◆ **Entries supplied**
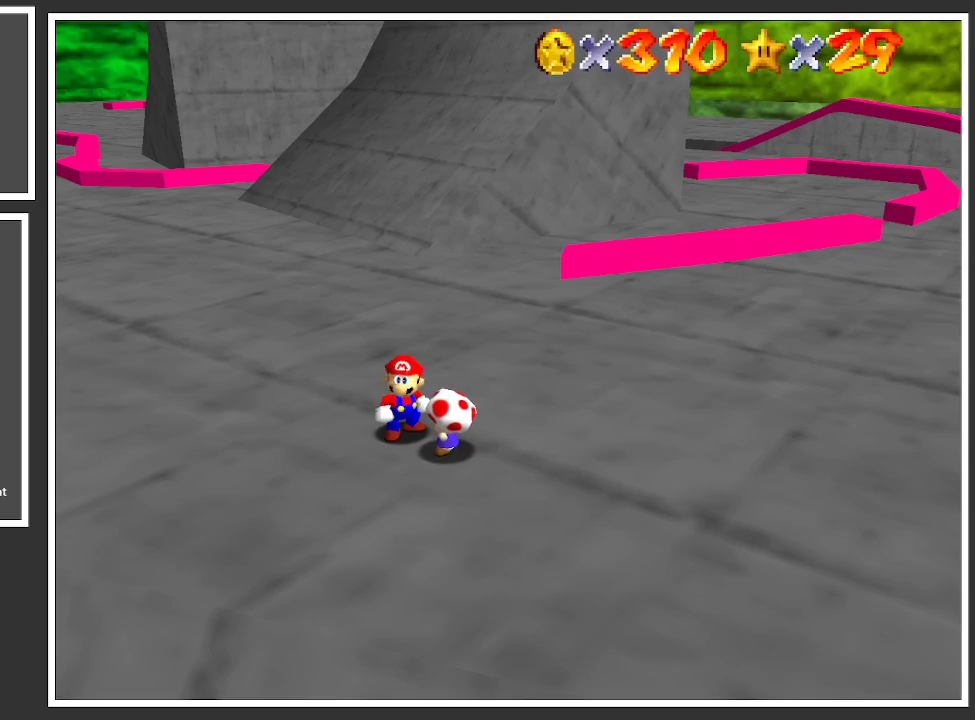
{"buttons": [], "left_stick": "center", "right_stick": "center", "events": [[217, "X", "down"], [383, "X", "up"]]}
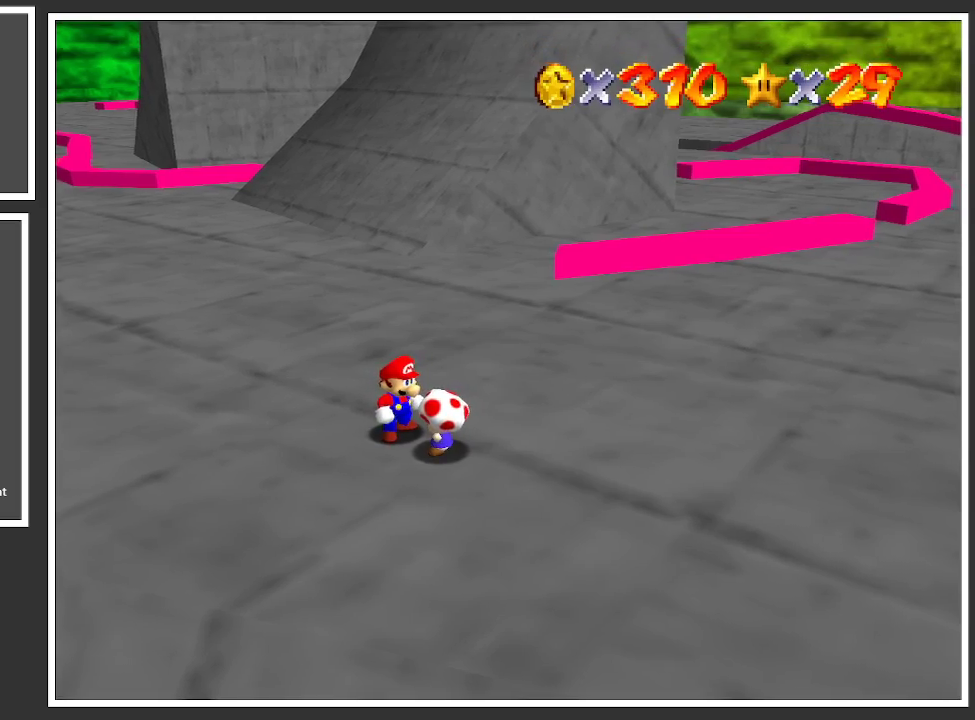
{"buttons": [], "left_stick": "center", "right_stick": "center", "events": []}
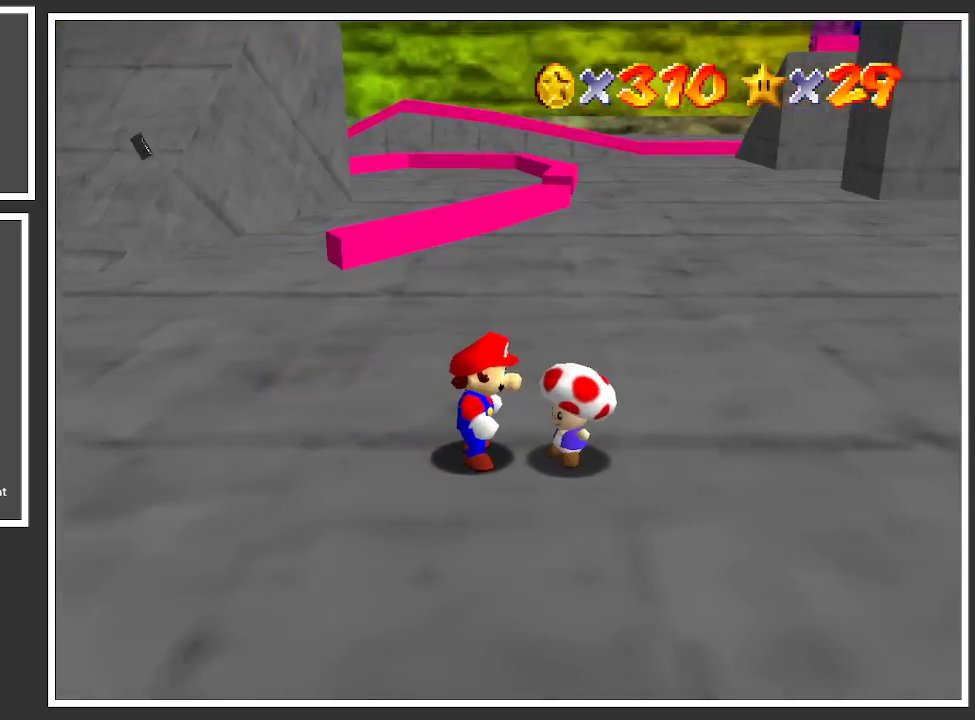
{"buttons": [], "left_stick": "center", "right_stick": "center", "events": []}
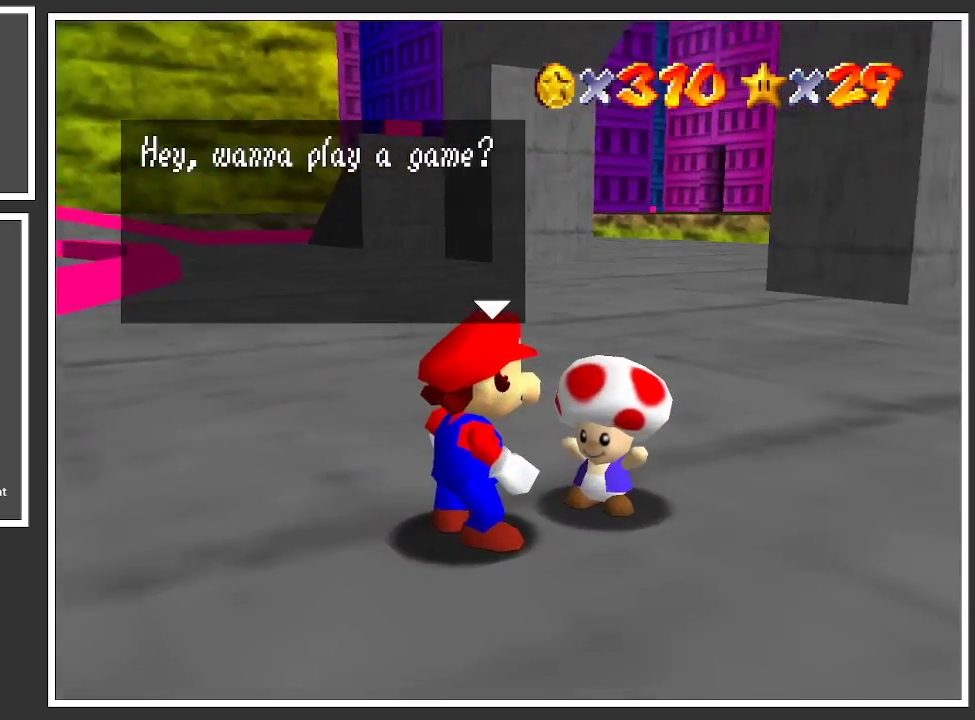
{"buttons": [], "left_stick": "center", "right_stick": "center", "events": []}
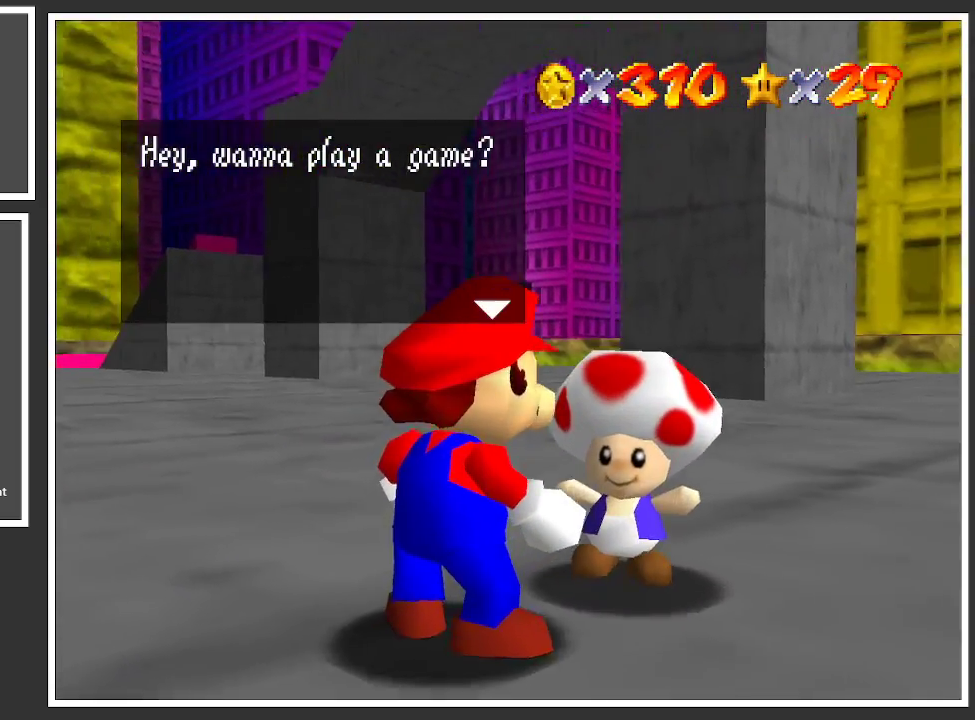
{"buttons": ["A"], "left_stick": "center", "right_stick": "center", "events": [[433, "A", "down"]]}
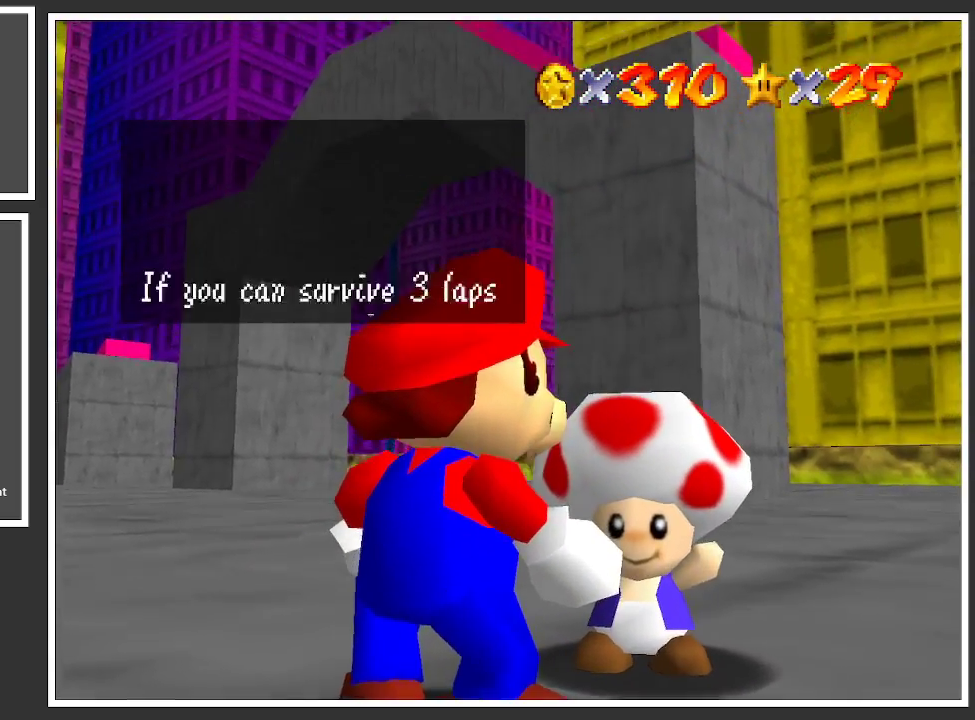
{"buttons": [], "left_stick": "center", "right_stick": "center", "events": [[100, "A", "up"]]}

◆ **What to work on**
Only lines that contain "down" are needed, so copy each of them from the data.

◆ **Solution below**
{"buttons": [], "left_stick": "center", "right_stick": "center", "events": [[217, "X", "down"], [383, "X", "up"]]}
{"buttons": ["A"], "left_stick": "center", "right_stick": "center", "events": [[433, "A", "down"]]}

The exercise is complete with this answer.